Suggestions that Starbucks is avoiding tax changes that. We do have home grown coffee shops in the UK. A lot of them. And they have to pay their taxes in full here in the UK. They can't make payments to offshore entities for the use of their logos or advice on how to add hot water to coffee just to avoid tax: they have to pay in full on what they earn in this country. What Starbucks is doing may be legal, but what it also shows is that business does not operate on a level playing field in the UK.

Reuters are suggesting that Starbucks use offshore licencing, transfer pricing that routes profits to Switzerland and intra-group funding to reduce their UK profits. The result is that despite Starbucks apparently being a highly successful operation — something they do not just acknowledge, but make a point of saying — they haven't paid tax here for the last three years.

And let's straight away dismiss the “but their employees pay income tax and NIC and their customers pay VAT” argument: that's equally true of their UK based competitors who must also pay corporation tax.

What's clear from what's happening is something that's been glaringly obvious to a few for a long time, but for which there hasn't been a clear example, and that is that multinational companies and the rules by which they can trade very obviously provide a clear, unfair and wholly unjustifiable competitive advantage to such corporations over smaller, locally owned and nationally based businesses.

This makes no economic sense. First, even the most pro-market person will say that tax should not distort markets. On this occasion I agree with them: there is no reason at all why the UK tax system should favour one company over another in this country when they are in direct competition one with another.

More than that though, if there is to be any such competition it should be the smaller, home grown business that should very clearly get the support of the tax system. But it isn't: the exact reverse is happening.

That's bad for British business, bad for the prospects for growth in this economy, bad for the creation of an atmosphere of tax compliance in the small business community when they can clearly see the tax system picks on them, and bad for communities of the UK that need local initiatives to ensure that they prosper and thrive.

The UK international tax system is failing us. HMRC say they can't do anything about that: candidly I don't believe them. They could stop sacking staff, for a start. But even if that were true they would still have a duty to point out the fact that the system is not working fairly and to suggest to ministers ways in which the system should be reformed.

Saying that does, however, that points this whole issue back to where change has to happen, which is at the top, in the field of tax policy making, which is firmly located in the political domain.

And there are serious questions to be raised at this level, targeted most heavily at the current government. The last Labour government made a policy mistake by excluding the dividends received by UK companies from their overseas subsidiaries from tax, which at a stroke made the use of tax havens much more attractive. But this government has exacerbated that, considerably. It has made clear that almost no questions will now be asked about the use of tax havens by multinational companies by virtually abandoning the UK's controlled foreign company rules and it has actively encouraged multinational companies in the UK to move their treasury functions out of the UK and into tax havens. At the same time it has made sure that the barriers to smaller companies doing this remain in place. The charge that can be leveled against this government is then that it has deliberately widened this gap between large and small companies and national and multinational companies so that the small and nationally based companies are always penalised. They've even shifted corporate tax rates for large companies to ensure that this is the case too.

So the Starbucks tax case is important because it raises real issues of tax policy here in the UK that if not addressed will threaten the viability for UK small businesses. There can't be anything much more important than that when we're looking for UK business to help pull us out of the recession, but so far the government seems quite unable to see the seriousness of the situation they have created. And that leads to the inevitable question of why that is the case, and in whose interests they are governing.

# PROBLEM REQUIREMENTS
Reproduce verbatim the passage of the Starbucks tax piece that begins with the words containing "Reuters are suggesting" and ends with "last three years.".

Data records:

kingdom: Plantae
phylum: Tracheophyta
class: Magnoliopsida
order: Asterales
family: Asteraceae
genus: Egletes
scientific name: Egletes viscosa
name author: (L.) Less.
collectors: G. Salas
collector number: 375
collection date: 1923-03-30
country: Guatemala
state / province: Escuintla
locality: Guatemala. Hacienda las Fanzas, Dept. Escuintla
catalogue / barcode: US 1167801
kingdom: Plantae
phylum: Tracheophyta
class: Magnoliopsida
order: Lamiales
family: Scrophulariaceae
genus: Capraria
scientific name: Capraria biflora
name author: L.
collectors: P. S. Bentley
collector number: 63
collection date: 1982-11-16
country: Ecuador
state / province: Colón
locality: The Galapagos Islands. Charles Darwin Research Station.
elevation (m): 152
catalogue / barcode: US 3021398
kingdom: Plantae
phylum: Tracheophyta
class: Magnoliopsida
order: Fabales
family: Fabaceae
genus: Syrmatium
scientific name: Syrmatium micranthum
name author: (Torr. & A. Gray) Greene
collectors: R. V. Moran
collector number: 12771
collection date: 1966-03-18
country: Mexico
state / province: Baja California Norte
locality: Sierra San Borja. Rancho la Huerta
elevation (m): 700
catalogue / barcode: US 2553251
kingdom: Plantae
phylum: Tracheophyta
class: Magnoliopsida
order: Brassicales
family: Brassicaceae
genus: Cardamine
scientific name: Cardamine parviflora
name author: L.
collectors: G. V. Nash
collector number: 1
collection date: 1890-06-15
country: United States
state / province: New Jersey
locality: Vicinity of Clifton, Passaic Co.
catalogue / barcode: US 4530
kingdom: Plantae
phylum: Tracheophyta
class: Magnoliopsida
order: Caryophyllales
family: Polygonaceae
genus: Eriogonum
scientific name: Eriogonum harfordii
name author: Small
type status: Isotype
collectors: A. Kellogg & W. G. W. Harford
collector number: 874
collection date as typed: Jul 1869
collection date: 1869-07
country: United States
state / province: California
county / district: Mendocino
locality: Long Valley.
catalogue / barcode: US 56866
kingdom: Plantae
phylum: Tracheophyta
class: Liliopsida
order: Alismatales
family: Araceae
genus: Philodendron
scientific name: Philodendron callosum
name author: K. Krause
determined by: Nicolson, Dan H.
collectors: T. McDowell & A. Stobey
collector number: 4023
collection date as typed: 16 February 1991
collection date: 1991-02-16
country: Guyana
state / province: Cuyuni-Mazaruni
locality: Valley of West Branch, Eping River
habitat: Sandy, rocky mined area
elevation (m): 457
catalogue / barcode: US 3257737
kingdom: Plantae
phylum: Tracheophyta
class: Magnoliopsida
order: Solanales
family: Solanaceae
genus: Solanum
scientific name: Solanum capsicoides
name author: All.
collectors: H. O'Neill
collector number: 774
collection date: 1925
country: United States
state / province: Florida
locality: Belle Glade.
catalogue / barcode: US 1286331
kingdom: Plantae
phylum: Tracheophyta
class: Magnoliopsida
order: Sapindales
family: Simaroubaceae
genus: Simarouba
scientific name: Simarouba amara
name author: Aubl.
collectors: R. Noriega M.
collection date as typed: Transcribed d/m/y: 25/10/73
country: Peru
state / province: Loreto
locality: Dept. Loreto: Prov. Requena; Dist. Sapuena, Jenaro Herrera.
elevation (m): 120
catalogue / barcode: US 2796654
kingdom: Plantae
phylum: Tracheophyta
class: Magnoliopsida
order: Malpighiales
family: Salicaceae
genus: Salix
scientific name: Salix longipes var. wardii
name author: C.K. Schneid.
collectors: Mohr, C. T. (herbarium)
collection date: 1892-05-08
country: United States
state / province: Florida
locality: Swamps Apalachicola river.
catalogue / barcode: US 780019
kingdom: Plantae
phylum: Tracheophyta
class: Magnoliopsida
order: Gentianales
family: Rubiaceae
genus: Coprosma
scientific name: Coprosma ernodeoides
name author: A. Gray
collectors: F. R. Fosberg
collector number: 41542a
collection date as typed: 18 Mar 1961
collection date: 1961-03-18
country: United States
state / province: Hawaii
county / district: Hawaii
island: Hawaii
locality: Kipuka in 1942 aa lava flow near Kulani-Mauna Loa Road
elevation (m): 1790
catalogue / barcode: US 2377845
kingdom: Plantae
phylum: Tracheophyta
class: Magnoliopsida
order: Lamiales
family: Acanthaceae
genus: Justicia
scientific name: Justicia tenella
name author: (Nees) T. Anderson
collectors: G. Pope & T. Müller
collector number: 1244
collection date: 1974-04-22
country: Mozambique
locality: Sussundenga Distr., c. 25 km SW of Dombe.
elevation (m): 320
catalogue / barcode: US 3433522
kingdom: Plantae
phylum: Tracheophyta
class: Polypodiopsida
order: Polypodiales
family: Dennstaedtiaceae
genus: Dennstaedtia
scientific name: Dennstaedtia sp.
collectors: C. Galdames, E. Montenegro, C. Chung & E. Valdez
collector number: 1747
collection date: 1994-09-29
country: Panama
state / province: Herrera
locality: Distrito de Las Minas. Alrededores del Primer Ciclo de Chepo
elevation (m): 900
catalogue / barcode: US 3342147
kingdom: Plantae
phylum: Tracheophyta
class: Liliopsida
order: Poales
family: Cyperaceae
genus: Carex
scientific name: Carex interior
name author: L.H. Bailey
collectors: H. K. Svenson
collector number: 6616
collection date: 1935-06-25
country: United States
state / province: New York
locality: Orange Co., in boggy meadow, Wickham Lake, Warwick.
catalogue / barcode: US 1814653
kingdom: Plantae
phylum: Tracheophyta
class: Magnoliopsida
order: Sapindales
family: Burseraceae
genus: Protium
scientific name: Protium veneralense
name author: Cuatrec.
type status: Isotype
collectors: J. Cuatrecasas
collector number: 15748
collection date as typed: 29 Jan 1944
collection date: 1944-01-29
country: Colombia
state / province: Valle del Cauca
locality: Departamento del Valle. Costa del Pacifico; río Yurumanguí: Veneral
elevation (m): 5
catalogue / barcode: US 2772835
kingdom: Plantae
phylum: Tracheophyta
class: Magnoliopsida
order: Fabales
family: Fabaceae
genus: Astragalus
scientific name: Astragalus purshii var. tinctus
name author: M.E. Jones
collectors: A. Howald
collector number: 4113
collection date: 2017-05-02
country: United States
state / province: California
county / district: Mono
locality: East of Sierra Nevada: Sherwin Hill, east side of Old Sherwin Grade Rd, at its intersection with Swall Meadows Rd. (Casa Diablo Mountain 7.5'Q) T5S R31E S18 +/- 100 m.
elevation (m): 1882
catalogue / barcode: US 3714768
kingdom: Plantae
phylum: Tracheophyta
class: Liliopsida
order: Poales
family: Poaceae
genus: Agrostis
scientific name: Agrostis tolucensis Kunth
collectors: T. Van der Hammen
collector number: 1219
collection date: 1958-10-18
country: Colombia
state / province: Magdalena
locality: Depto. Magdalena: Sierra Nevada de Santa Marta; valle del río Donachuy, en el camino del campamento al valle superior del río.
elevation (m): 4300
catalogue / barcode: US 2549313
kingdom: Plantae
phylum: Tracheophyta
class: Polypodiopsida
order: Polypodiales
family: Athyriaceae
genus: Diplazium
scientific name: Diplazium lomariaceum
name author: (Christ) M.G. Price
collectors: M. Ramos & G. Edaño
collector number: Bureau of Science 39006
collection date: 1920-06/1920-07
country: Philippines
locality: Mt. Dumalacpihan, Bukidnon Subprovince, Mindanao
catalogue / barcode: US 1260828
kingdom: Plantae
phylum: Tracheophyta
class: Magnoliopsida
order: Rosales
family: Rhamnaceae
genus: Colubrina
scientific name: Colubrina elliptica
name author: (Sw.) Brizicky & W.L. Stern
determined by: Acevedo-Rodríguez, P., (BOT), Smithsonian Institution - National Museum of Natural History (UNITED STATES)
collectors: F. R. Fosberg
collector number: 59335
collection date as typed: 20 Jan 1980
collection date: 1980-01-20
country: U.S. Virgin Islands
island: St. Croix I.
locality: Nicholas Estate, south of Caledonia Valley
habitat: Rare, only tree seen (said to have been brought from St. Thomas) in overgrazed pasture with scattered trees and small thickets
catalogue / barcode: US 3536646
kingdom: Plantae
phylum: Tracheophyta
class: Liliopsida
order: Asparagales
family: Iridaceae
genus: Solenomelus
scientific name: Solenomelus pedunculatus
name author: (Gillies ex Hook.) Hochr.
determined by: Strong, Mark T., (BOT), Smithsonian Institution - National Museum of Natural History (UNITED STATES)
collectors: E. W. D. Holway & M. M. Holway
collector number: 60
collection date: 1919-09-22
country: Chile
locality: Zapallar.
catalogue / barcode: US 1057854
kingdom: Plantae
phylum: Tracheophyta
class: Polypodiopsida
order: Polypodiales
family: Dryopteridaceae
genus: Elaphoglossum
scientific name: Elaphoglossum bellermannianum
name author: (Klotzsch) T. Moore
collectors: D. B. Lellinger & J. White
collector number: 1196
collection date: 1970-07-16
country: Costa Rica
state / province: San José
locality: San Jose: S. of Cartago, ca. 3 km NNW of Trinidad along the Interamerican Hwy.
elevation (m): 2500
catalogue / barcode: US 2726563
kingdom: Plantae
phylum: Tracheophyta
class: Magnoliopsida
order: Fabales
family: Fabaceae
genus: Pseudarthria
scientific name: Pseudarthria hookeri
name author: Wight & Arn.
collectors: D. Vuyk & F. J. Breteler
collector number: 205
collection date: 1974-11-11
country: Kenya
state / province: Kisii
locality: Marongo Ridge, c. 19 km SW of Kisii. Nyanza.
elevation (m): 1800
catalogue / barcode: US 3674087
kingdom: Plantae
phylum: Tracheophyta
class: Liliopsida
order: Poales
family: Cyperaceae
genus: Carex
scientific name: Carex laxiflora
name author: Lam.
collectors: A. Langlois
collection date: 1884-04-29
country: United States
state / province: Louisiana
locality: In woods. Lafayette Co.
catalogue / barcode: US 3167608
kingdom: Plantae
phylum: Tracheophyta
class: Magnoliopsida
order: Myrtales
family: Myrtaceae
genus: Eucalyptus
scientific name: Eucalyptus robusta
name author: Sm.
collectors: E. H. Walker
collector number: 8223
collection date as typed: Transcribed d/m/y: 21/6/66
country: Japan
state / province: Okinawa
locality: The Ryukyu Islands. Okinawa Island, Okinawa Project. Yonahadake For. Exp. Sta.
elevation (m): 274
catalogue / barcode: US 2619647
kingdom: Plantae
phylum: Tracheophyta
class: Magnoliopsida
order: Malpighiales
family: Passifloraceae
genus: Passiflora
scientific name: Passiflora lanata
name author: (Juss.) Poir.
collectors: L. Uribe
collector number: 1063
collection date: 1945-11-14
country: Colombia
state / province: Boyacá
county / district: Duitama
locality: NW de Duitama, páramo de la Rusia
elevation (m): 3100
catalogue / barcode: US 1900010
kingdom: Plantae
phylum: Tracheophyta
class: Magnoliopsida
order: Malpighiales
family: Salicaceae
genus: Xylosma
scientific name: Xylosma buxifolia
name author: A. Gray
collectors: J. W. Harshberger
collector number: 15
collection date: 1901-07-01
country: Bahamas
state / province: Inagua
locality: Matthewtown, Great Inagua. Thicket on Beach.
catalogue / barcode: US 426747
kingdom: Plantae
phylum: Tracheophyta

# OUTPUT
Reuters are suggesting that Starbucks use offshore licencing, transfer pricing that routes profits to Switzerland and intra-group funding to reduce their UK profits. The result is that despite Starbucks apparently being a highly successful operation — something they do not just acknowledge, but make a point of saying — they haven't paid tax here for the last three years.